Black Snake Diamond Role, Mr. Hitchcock's first solo album after the breakup of The Soft Boys, chronicles a period of confusion and despair. The music is hard-edged. Yet there are fine shadings -- and enough melody -- to balance the bleakness of a song like "Brenda's Iron Sledge", which evokes holiday sleigh bells echoing across the frozen surface of The River Styx, and gives a sinister angel-of-death figure the absurd but somehow menacing tagline, "Please Don't Call Me Reg/It's Not My Name".

In 1984, Mr. Hitchcock recorded I Often Dream of Trains at home, using portable equipment and doing almost all the singing and playing himself.
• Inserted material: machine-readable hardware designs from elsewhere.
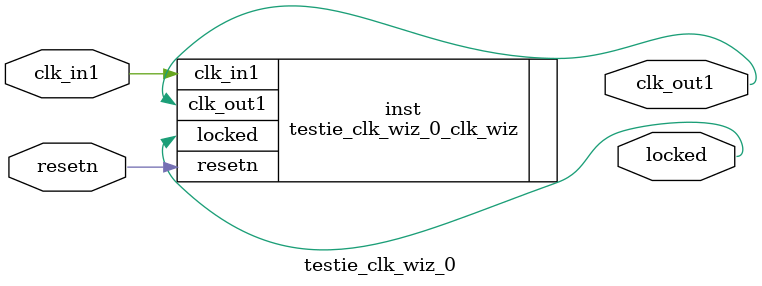
<source format=v>


`timescale 1ps/1ps

(* CORE_GENERATION_INFO = "testie_clk_wiz_0,clk_wiz_v5_3_1,{component_name=testie_clk_wiz_0,use_phase_alignment=true,use_min_o_jitter=false,use_max_i_jitter=false,use_dyn_phase_shift=false,use_inclk_switchover=false,use_dyn_reconfig=false,enable_axi=0,feedback_source=FDBK_AUTO,PRIMITIVE=MMCM,num_out_clk=1,clkin1_period=10.0,clkin2_period=10.0,use_power_down=false,use_reset=true,use_locked=true,use_inclk_stopped=false,feedback_type=SINGLE,CLOCK_MGR_TYPE=NA,manual_override=false}" *)

module testie_clk_wiz_0 
 (
 // Clock in ports
  input         clk_in1,
  // Clock out ports
  output        clk_out1,
  // Status and control signals
  input         resetn,
  output        locked
 );

  testie_clk_wiz_0_clk_wiz inst
  (
 // Clock in ports
  .clk_in1(clk_in1),
  // Clock out ports  
  .clk_out1(clk_out1),
  // Status and control signals               
  .resetn(resetn), 
  .locked(locked)            
  );

endmodule

</source>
His eccentric persona is well represented: this is the album that introduced "Uncorrected Personality Traits", "Sounds Great When You're Dead", and "Sometimes I Wish I Was a Pretty Girl". Yet the album's overall mood is reflective, autumnal.

For Pop listeners who admire the songcraft of Lennon and McCartney, Bob Dylan, or Elvis Costello, these albums will come as a revelation. But Mr. Hitchcock's newest album, Element of Light, is in some ways even more impressive. The songs are every bit as penetrating, as fearless, as incisive and engaging as those on the earlier disks.

In terms of subjects and moods, Element of Light is Mr. Hitchcock's most diverse album. It ranges from the atmospheric "Raymond Chandler Evening" to the despairing "Never Stop Bleeding", observes President Reagan at Bitburg, and chronicles the coming of the plague to a medieval estate. Mr. Hitchcock's excellent band, The Egyptians, frames each song deftly and appropriately. Talent of this caliber simply can't be ignored -- or consigned to a cult following -- much longer.